I try to live by this saying every day.
To be honest, the recent incident outside a surau in Johor Baru hit me real hard even with the constant turmoil that is affecting our country.
I saw how quickly racial and religious bigotry started to spread like wildfire on social media.
Over the years, I have learnt that tolerance is key to any relationship. Be it with your wife, your son or friend, we have to accept certain things that we may or may not agree upon but we know that’s what sets them apart from others.
This give and take policy allows us build a relationship with the people we love and we care about.
Such a relationship is born out respect, understanding and love for the well-being of the others. For well over 45 years that seems to have worked, for the last 15 years, however, that doesn’t seem to be the case.

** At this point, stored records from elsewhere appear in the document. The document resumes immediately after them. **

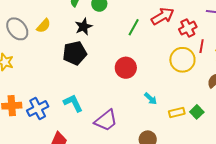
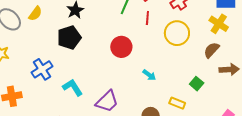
red line: (202, 46) -> (147, 18), moved
blue cross: (38, 109) -> (42, 69), moved
yellow rectangle: (177, 112) -> (177, 103), moved, turned 42

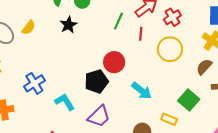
black pentagon: (69, 38) -> (96, 81), moved
cyan arrow: (149, 75) -> (142, 91), size x1.5
green square: (197, 84) -> (189, 100), size x1.5

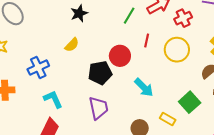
yellow semicircle: (29, 27) -> (72, 45), moved
red line: (141, 34) -> (147, 40), moved
cyan L-shape: (65, 102) -> (53, 99), moved
purple trapezoid: (99, 116) -> (98, 108), turned -65

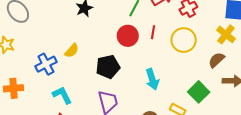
yellow semicircle: (72, 45) -> (72, 51), moved
red circle: (120, 56) -> (128, 36), moved
cyan arrow: (144, 87) -> (152, 79), turned 30

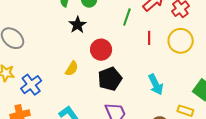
red circle: (128, 36) -> (101, 50), moved
blue cross: (46, 64) -> (31, 85), moved

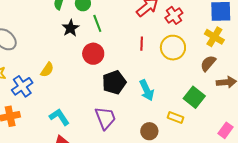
green line: (127, 17) -> (97, 23), moved, turned -42
yellow semicircle: (72, 69) -> (47, 70), moved
black pentagon: (110, 79) -> (114, 82), moved

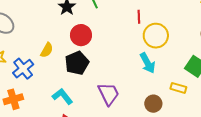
yellow circle: (173, 48) -> (156, 36), moved
red circle: (93, 54) -> (81, 35), moved
black pentagon: (114, 82) -> (77, 63), moved

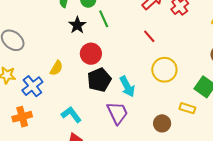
red line: (139, 17) -> (149, 36), turned -40
yellow circle: (156, 36) -> (164, 70), moved
black pentagon: (77, 63) -> (99, 80), moved
cyan arrow: (148, 63) -> (127, 86), moved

Every day I could drive by and not a single day goes by where I don’t see cars parked at the left and right side of the roads to pick up or drop off their children from school.
I hated using the roads and try to avoid them as much as I can during those periods because, even as much as I hated it, I understand that there is always a constant struggle between work and family and we are constantly trying to get it right.
I’m sure many are doing the same. If we can do that for our family, why can’t we do the same for our spirituality?
I studied at St Johns Institution in Kuala Lumpur and the holy month of Ramadan was my favourite time. School would finish early and there would be this great array of food whereever I went in those 30 days.
As time went by things began to change. There was a particular year we had a general rule that there should be no water bottle on the table during classes.
There was once when this boy drank water in front of my teacher. She got so mad she asked him to leave the class.
The joy that I had soon changed into fear. The whole purpose of fasting became oblivious to me.
How is it a sacrifice when it was more like a norm?
How is it holy when you lose your empathy?
We demand people give us the respect we deserve. We demand others to give what is rightfully ours. If only we could sit down and put ourselves in others’ shoes.
This incident is a symptom of a much larger underlying problem in this country, and that is, that we are growing apart instead of towards each other.
Respect given out of fear is no respect at all, respect given out of love eclipses it all.
Wishing for a peaceful Ramadan ahead.
Roysten Silvanathan is an FMT reader.